[Stored entries]
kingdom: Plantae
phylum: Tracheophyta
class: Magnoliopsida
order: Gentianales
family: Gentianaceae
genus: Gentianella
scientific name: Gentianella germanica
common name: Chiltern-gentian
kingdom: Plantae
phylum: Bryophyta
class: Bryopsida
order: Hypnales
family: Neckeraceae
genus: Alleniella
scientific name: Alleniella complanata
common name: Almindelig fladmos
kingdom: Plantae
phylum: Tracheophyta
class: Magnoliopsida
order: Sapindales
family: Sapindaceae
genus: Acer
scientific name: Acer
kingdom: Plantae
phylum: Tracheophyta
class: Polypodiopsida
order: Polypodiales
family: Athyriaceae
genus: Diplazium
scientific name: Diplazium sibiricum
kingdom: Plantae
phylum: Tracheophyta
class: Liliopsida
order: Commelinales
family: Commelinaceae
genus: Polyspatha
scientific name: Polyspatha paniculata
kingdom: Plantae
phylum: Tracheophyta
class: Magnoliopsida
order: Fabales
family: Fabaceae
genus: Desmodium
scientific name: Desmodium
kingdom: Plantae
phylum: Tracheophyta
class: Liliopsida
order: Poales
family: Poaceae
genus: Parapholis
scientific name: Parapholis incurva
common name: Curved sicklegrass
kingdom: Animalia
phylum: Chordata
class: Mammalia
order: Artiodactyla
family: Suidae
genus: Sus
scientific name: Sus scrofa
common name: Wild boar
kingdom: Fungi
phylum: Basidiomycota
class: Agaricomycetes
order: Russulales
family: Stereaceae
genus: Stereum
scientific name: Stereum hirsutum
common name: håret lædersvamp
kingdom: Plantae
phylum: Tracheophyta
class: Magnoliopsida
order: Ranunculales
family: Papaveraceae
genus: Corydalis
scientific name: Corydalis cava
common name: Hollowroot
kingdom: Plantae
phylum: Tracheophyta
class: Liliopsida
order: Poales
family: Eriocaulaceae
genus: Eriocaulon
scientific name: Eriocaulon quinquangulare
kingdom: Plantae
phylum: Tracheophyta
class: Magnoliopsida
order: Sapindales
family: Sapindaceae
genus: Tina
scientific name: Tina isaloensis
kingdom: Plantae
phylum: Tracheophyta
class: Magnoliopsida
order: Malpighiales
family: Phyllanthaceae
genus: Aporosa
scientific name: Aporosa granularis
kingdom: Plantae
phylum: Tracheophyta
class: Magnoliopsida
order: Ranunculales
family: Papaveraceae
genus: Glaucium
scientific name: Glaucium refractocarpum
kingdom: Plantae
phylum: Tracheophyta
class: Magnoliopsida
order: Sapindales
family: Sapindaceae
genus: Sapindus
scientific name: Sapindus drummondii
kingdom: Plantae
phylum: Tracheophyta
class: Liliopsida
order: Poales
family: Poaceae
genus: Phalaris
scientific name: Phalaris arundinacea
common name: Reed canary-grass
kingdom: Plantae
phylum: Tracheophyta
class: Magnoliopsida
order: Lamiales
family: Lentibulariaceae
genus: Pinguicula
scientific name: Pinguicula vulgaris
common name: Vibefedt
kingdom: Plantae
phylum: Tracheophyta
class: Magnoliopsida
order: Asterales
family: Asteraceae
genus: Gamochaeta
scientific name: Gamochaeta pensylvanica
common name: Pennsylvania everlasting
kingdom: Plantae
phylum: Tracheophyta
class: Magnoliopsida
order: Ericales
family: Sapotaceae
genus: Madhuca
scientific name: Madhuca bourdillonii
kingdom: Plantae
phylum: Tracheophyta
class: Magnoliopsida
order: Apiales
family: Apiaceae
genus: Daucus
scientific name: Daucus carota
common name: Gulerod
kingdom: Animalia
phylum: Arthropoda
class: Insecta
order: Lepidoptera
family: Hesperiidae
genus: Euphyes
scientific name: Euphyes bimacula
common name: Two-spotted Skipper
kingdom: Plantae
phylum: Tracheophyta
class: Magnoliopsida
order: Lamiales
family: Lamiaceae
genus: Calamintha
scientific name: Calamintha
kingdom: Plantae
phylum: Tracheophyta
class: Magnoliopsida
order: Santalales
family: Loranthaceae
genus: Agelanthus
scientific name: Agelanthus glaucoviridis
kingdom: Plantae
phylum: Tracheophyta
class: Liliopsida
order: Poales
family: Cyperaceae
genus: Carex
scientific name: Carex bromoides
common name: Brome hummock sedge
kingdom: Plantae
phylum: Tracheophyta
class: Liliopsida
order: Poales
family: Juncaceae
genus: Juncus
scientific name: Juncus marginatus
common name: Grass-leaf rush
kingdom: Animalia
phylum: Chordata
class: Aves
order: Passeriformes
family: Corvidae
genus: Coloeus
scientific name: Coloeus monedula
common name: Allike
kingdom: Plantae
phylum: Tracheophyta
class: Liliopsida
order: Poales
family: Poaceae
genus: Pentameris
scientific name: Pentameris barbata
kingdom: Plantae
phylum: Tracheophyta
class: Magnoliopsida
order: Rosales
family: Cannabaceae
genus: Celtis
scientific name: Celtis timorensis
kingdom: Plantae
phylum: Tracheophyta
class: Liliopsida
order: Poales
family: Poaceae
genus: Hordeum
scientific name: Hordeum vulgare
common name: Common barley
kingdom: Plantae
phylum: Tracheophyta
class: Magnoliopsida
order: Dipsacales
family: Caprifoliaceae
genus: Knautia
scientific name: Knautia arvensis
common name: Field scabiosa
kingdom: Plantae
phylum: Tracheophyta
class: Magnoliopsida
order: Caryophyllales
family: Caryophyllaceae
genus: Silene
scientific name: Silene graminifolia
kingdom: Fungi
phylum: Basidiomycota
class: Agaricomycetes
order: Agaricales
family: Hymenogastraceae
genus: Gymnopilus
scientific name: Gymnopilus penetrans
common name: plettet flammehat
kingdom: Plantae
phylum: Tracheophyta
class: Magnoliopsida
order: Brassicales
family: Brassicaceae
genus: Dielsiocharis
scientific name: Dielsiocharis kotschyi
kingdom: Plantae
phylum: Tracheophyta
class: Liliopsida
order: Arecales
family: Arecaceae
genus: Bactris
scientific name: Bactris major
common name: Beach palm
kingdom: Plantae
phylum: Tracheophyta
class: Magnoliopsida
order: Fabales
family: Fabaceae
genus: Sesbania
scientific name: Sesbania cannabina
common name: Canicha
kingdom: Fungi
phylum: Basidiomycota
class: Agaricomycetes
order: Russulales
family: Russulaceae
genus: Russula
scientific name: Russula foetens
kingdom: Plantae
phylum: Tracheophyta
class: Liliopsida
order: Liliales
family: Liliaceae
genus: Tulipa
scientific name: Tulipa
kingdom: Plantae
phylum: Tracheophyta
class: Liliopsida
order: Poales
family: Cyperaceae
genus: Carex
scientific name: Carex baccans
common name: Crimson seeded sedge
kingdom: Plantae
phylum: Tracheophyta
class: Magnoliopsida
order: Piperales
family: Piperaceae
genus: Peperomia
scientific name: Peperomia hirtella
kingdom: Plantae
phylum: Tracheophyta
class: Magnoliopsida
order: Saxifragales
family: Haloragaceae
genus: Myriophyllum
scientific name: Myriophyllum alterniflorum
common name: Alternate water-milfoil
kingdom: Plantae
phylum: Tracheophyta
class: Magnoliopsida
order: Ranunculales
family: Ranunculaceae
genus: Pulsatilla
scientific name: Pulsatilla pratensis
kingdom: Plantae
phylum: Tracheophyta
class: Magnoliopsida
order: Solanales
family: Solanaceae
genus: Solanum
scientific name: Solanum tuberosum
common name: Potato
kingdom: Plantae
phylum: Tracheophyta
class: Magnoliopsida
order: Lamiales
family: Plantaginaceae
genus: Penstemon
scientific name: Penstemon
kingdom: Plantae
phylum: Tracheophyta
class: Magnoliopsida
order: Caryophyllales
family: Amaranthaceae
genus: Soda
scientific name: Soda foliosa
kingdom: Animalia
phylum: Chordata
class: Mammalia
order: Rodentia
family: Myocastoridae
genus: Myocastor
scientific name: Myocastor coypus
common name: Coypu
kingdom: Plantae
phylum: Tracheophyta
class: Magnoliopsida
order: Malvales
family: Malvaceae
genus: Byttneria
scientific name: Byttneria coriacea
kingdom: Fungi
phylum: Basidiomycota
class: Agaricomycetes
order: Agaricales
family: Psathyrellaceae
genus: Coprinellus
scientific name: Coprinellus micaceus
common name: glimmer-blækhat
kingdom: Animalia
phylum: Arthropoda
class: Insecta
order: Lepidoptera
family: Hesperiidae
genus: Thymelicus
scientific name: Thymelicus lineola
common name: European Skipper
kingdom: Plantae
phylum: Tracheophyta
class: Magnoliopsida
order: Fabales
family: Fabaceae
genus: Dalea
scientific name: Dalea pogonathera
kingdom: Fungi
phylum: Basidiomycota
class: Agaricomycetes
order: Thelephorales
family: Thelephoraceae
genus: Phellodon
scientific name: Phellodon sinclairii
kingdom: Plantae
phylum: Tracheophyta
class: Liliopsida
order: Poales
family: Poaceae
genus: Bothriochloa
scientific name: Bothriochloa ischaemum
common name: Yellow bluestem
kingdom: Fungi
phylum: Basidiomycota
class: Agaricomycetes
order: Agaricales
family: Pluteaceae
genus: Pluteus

• **Exercise objective**:
Can you reproduce the material word for word, from the line with "family: Russulaceae" up to and including the line with "family: Amaranthaceae"?

• **Task result**:
family: Russulaceae
genus: Russula
scientific name: Russula foetens
kingdom: Plantae
phylum: Tracheophyta
class: Liliopsida
order: Liliales
family: Liliaceae
genus: Tulipa
scientific name: Tulipa
kingdom: Plantae
phylum: Tracheophyta
class: Liliopsida
order: Poales
family: Cyperaceae
genus: Carex
scientific name: Carex baccans
common name: Crimson seeded sedge
kingdom: Plantae
phylum: Tracheophyta
class: Magnoliopsida
order: Piperales
family: Piperaceae
genus: Peperomia
scientific name: Peperomia hirtella
kingdom: Plantae
phylum: Tracheophyta
class: Magnoliopsida
order: Saxifragales
family: Haloragaceae
genus: Myriophyllum
scientific name: Myriophyllum alterniflorum
common name: Alternate water-milfoil
kingdom: Plantae
phylum: Tracheophyta
class: Magnoliopsida
order: Ranunculales
family: Ranunculaceae
genus: Pulsatilla
scientific name: Pulsatilla pratensis
kingdom: Plantae
phylum: Tracheophyta
class: Magnoliopsida
order: Solanales
family: Solanaceae
genus: Solanum
scientific name: Solanum tuberosum
common name: Potato
kingdom: Plantae
phylum: Tracheophyta
class: Magnoliopsida
order: Lamiales
family: Plantaginaceae
genus: Penstemon
scientific name: Penstemon
kingdom: Plantae
phylum: Tracheophyta
class: Magnoliopsida
order: Caryophyllales
family: Amaranthaceae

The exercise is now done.